Dès l’annonce du Premier ministre et du ministre de la Santé ce week-end, j’ai immédiatement fédéré un certain nombre d’acteurs de la Croix-Rouge pour que l’on puisse préparer, dès ce lundi, un ensemble de notes organisationnelles, de procédures et une charte à destination des familles, mais aussi une communication visant l’ensemble des parties prenantes. Il me semblait, en effet, très important que les familles coupées de leurs proches depuis plus d’un mois, puissent être informées rapidement, au vu des annonces qui venaient d’être faites. Nous avons donc envoyé à l’ensemble des directeurs d’établissements plusieurs documents : un courrier à destination des familles pour donner le sens et les modalités d’organisation des visites ; une charte de bonnes pratiques, notamment sur l’engagement des familles à respecter un cadre rigoureux, parce que l’ouverture ne signifie pas le déconfinement. En effet, l’ouverture, cela veut dire lutter contre l’isolement, tout en continuant à se battre contre le Covid-19, avec toutes les mesures de sécurité que cela implique au niveau organisationnel et matériel, notamment en ce qui concerne les équipements de protection individuelle (EPI) et les mesures de distanciation physique indispensables. Il a également été demandé d’informer les mairies de chacune de nos communes d’implantation.
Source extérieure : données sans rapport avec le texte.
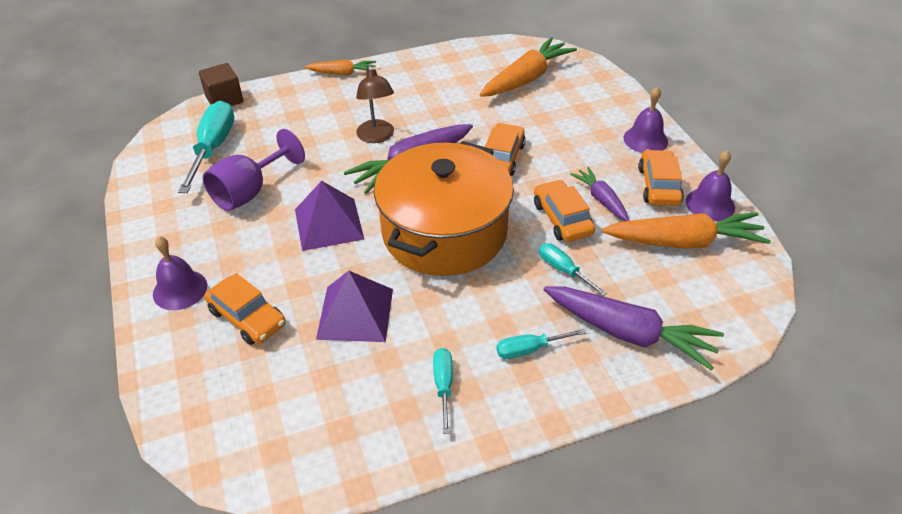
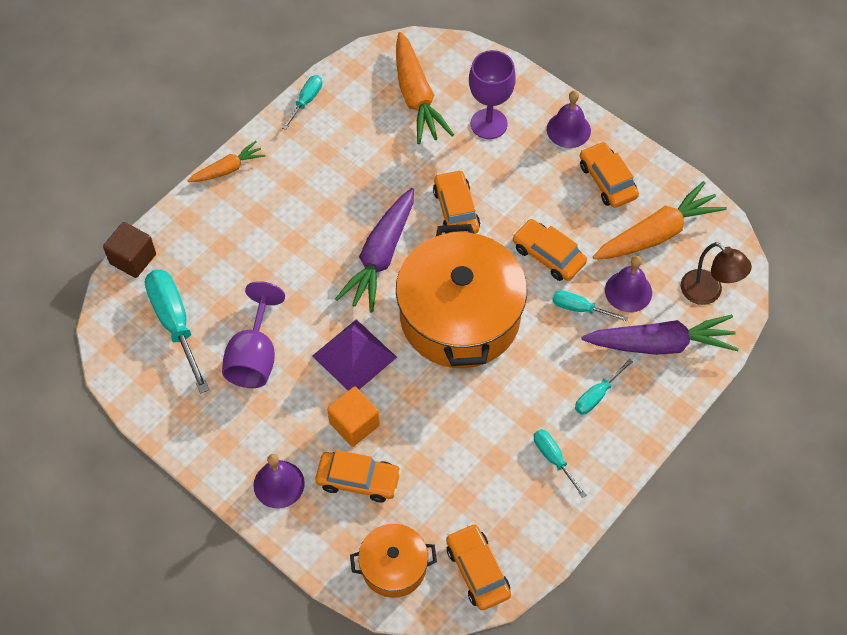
camera: 30 degrees left, 15 degrees up
(211, 407) = (393, 567): none -> orange pot
(283, 273) = (354, 424): none -> orange cube
(285, 453) = (477, 571): none -> orange car
(355, 313) = (443, 431): purple pyramid -> none
(377, 137) = (324, 237): brown lamp -> brown lamp (708, 293)
(436, 55) = (306, 101): none -> turquoise screwdriver
(526, 79) = (416, 97): orange carrot -> orange carrot turned 150 degrees clockwise
(575, 113) = (489, 124): none -> purple goblet
(601, 200) = (568, 219): purple carrot -> none
(710, 204) = (658, 182): purple bell -> purple bell (628, 291)

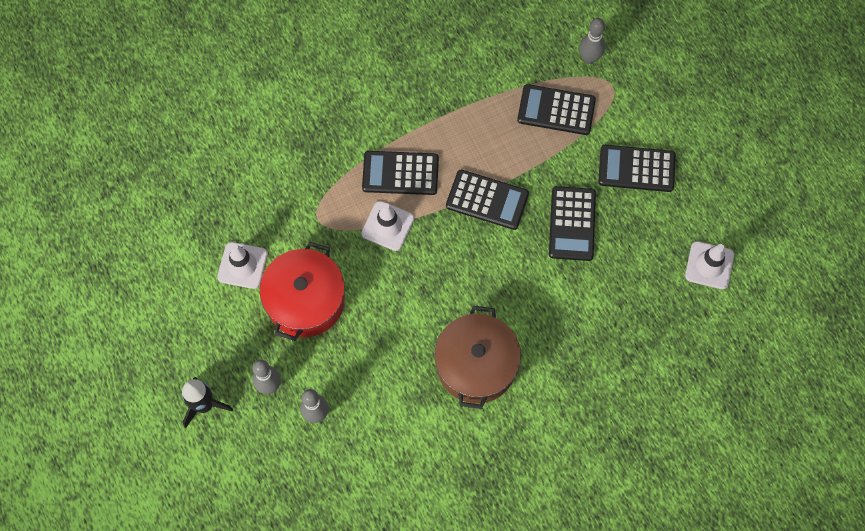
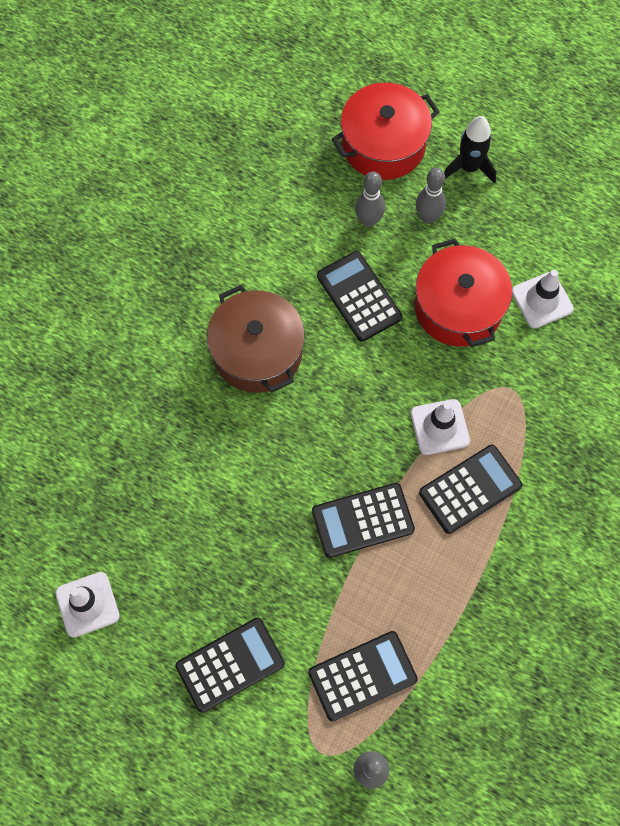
camera: 145 degrees right, 0 degrees up
(253, 472) = (383, 145): none -> red pot
(572, 224) = (258, 553): black calculator -> black calculator (359, 296)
En quoi cette nouvelle mesure répond à une vision Croix-Rouge du grand âge qui implique de pouvoir maintenir au maximum le lien social ?

Nous sommes convaincus à la Croix-Rouge française - ce qui a été souligné dans notre « Plaidoyer pour une société de la longévité », remis en septembre 2019 à la ministre de la Santé -, de l’importance des enjeux liés à un accompagnement de qualité du grand âge. Notre vision est très claire. Le soin est prépondérant, on le voit d’ailleurs dans la période actuelle. Cependant, nous affirmons que les enjeux liés au lien social sont tout aussi importants. L’équilibre et l’approche synergique de ces deux aspects est incontournable. On ne peut pas concevoir une qualité de vie et une qualité de fin de vie uniquement sous l’angle du soin. Passer d’une logique du « cure » au « take care », c’est-à-dire prendre soin de la personne dans sa globalité est un élément incontournable si l’on veut avoir une vision humaniste de l’accompagnement des seniors dans notre société.